If you are going to accept a PKI digital signature, you must be sure that you are controlling how the signature is obtained. The reason is that there are a lot of programs that can impart signatures and that can send them. Therefore, in order to make sure that the signature is collected legally, you must be responsible for how this is done. You have to ensure it is the signature that you intend to use. Otherwise, there is no way to prove that the signature is actually legal. You can’t rely on a typed name digital certificate, or a pin number to make it legal. It is the intent of a signer that put effort to show that a transaction took place.


Even though there are many problems, the idea of digital signatures is only going to get bigger in the future. This is because there are many transactions that will happen online and each company has to be prepared to figure out how to handle these without, making any legal problems.

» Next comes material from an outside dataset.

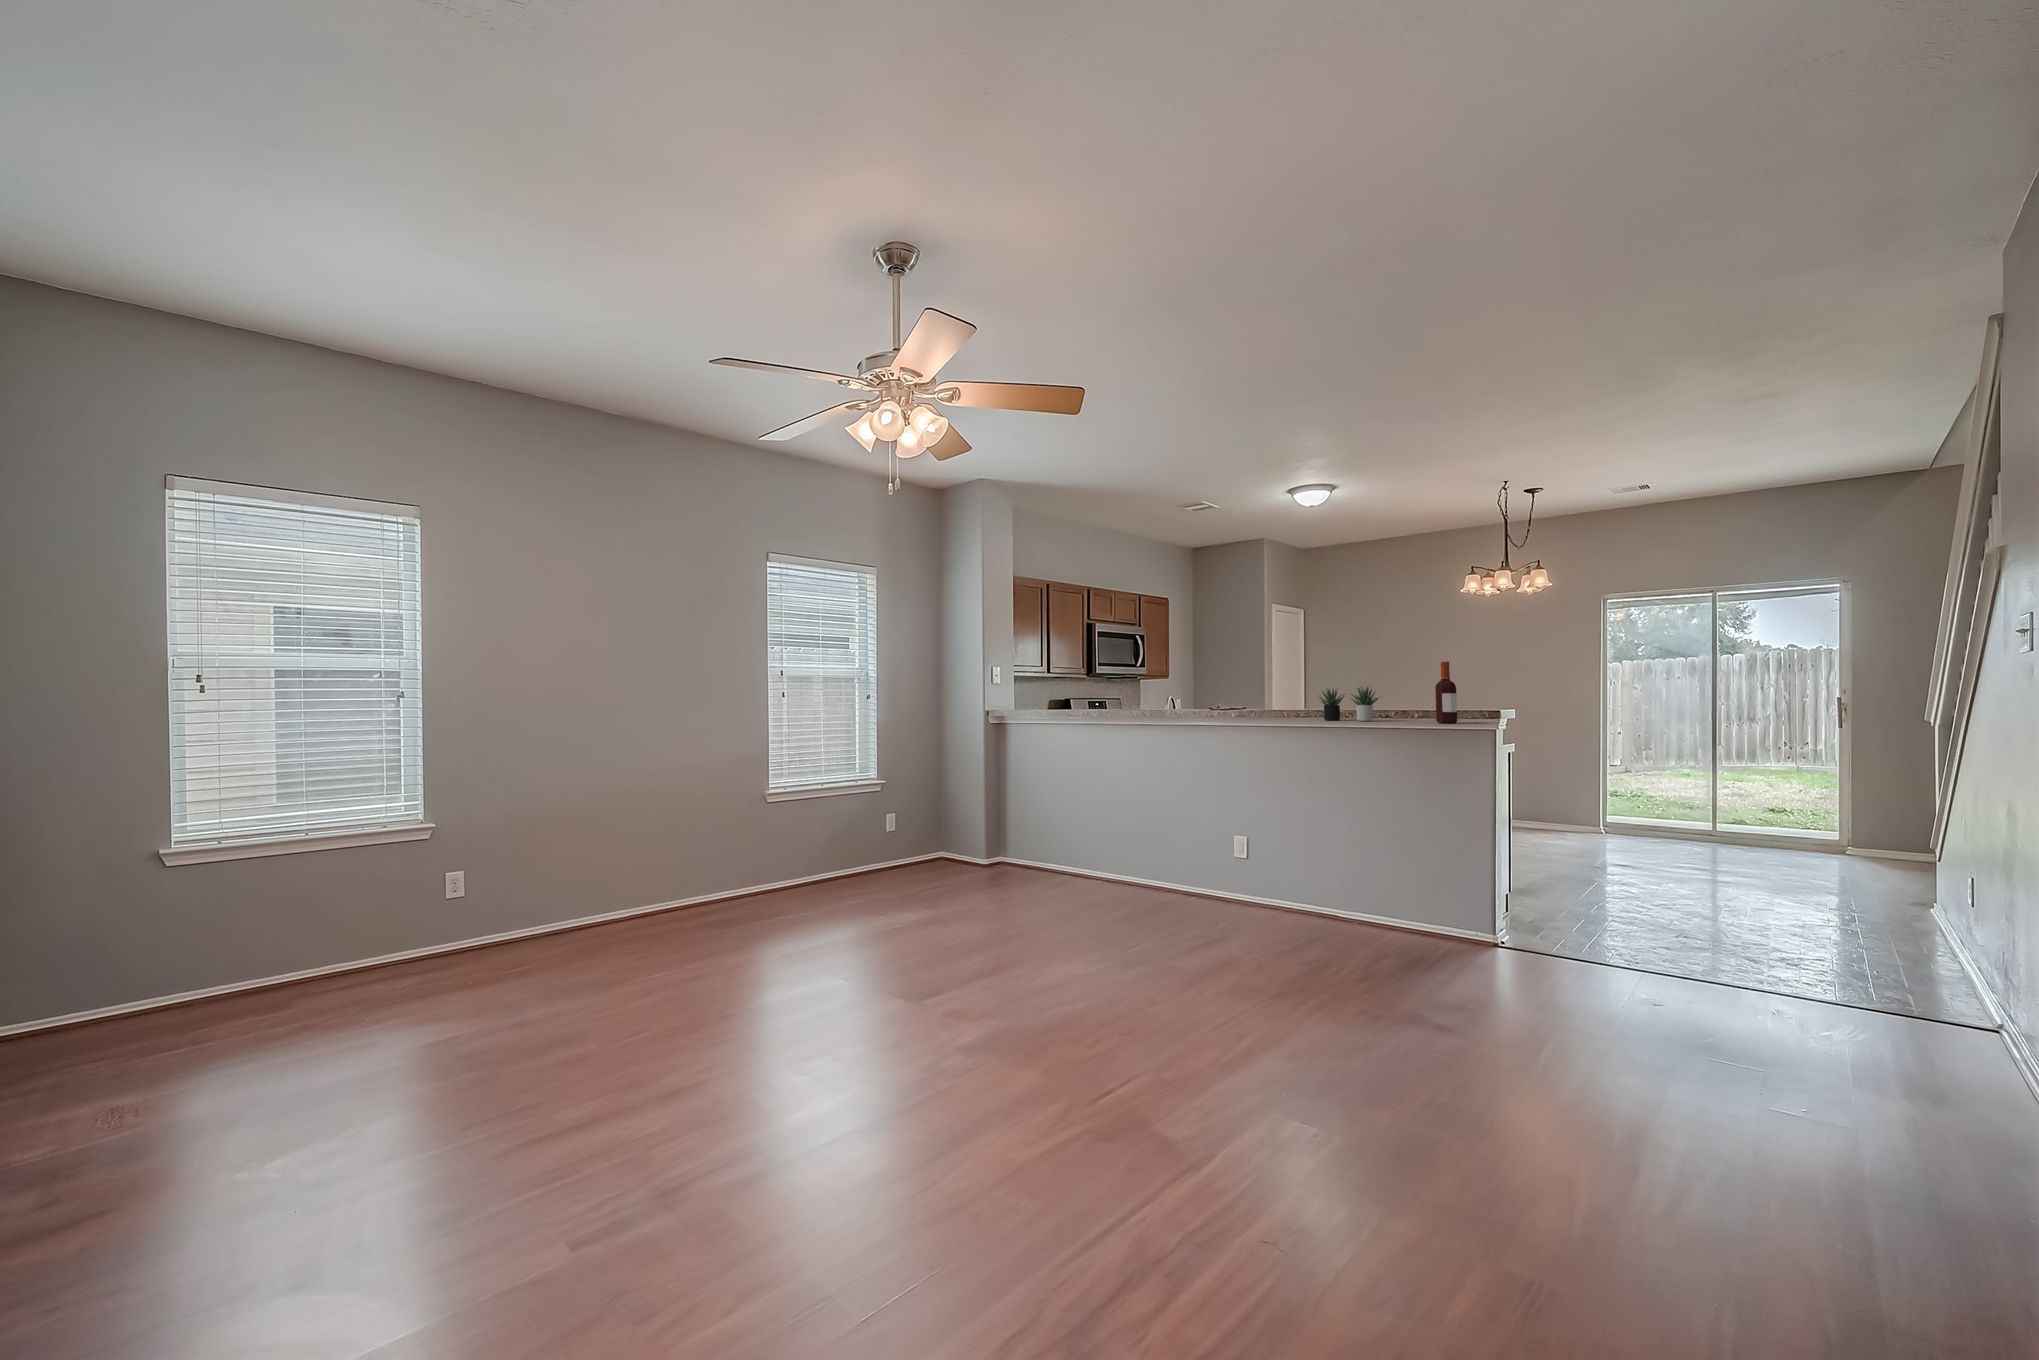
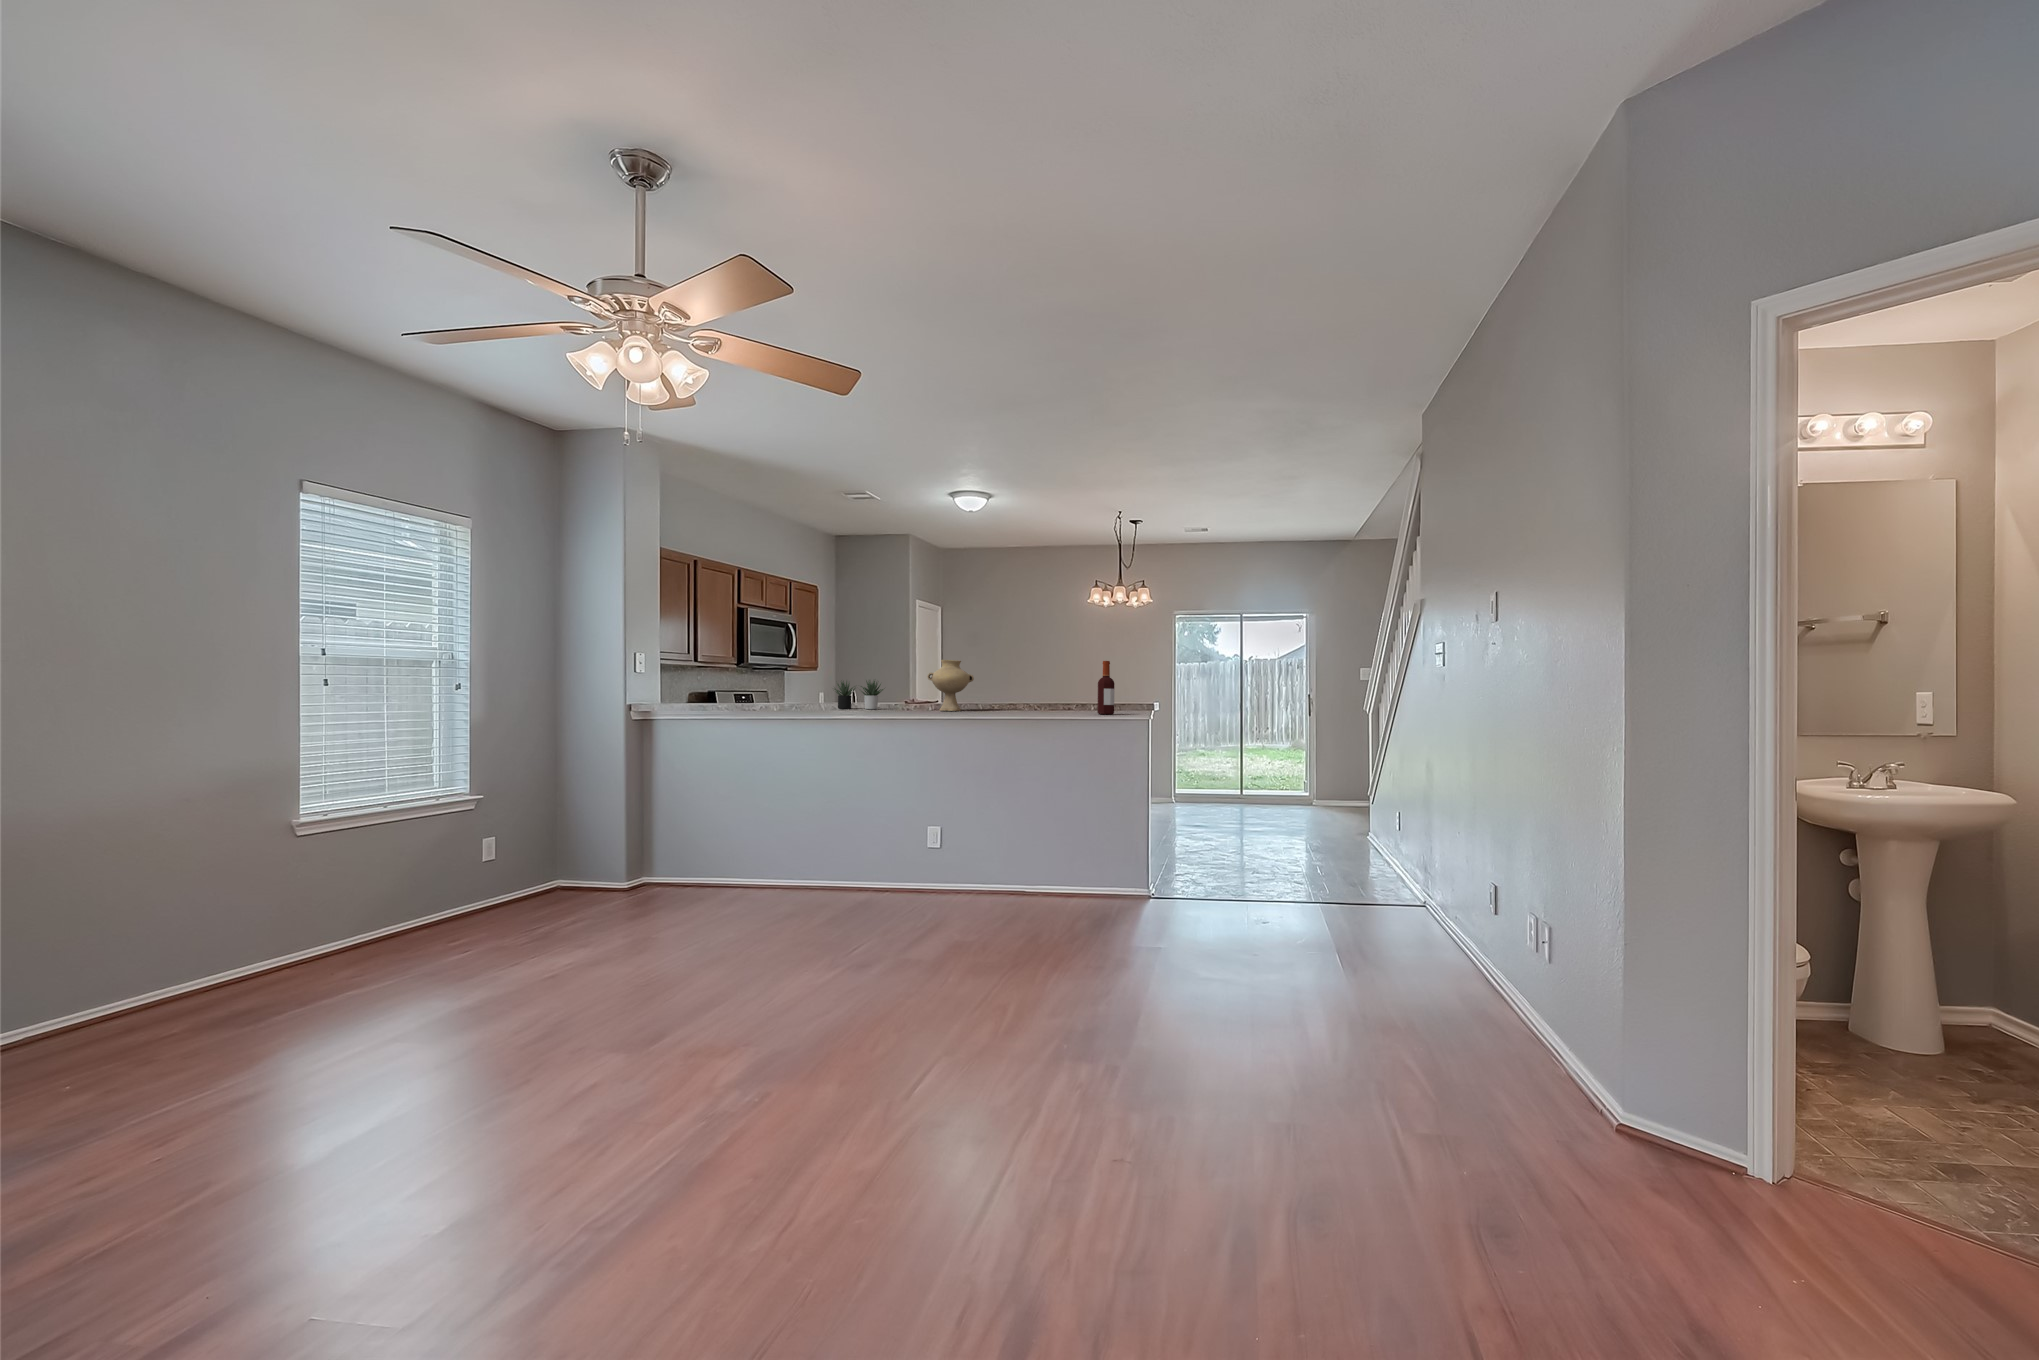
vase: none [1244,665,1295,718] -> present [927,660,974,711]
succulent plant: present [1320,687,1380,721] -> present [835,680,883,709]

As a consumer you have to be sure you are reading everything completely and that you are making sure you are taking every chance to read the information before you click anything. If you are on the other end, you must be sure that you are obtaining digital digitized signatures this is the most legal way possible to do an e-contract. For more information on digital signatures visit http://www.signaturelink.com/

Monday, March 26, 2007

Taking Homeownership to the Next Level - eMortgages

In the past, a mortgage was the kind of paperwork that required endless meetings in stuffy conference rooms and a flurry of paperwork that needed to be signed by all parties. Hours were required to read through each packet of paperwork, and many times the documents were either not read at all, or the conscientious signatories would have to spend the better part of a workday in a conference room going through each piece of paper.


All this has changed with the arrival of eMortgages, the online extension of the mortage industry that permits for the process to now be handled electronically via the Internet. Just as legally binding as their papery counterparts, the eMortgage is a legally binding contract that has the backing of the Electronic Signatures in Global and National Commerce Act. Added protection to all parties is offered by the Uniform Electronic Transactions Act. SignatureLink can help you incorporate eMortgages into your business.


With the recent housing boom on the West Coast in particular, the usage of eMortgages has mushroomed, and consumers as well as mortgage companies hail the advent of the esignature as the new way of doing business in a society that more and more strives to become paperless. In the industry that creates these documents – known as the Mortgage Industry Standards Maintenance Organization eMortgage Workgroup – the big push toward standardization of eMortgage documentation, requirements and execution is bearing good fruit.


Data is now being standardized and electronic signatures are accepted for the execution of the documents online. Thus, these documents are legally binding and enforceable, protecting both the consumer and the bank, and permitting a new level of flexibility with respect to the speed with which transactions can be done from beginning to end. What used to take at least one month to accomplish, is now oftentimes finished in less than two weeks. This in and of itself offers the homebuyer a much needed edge in that it promises the seller a speedy transactions and money in their pockets faster and with less hassle. Lenders and borrowers alike have indicated that this is the kind of business they want to continue doing, and as such more and more lenders are jumping on the bandwagon of accepting this kind of eCommerce.


The time is not too far away when eMortgages will become the way of the doing business, and the times of sellers and buyers being stuck in stuffy conference rooms with attorneys, bankers, and clerks present will become a thing of the past.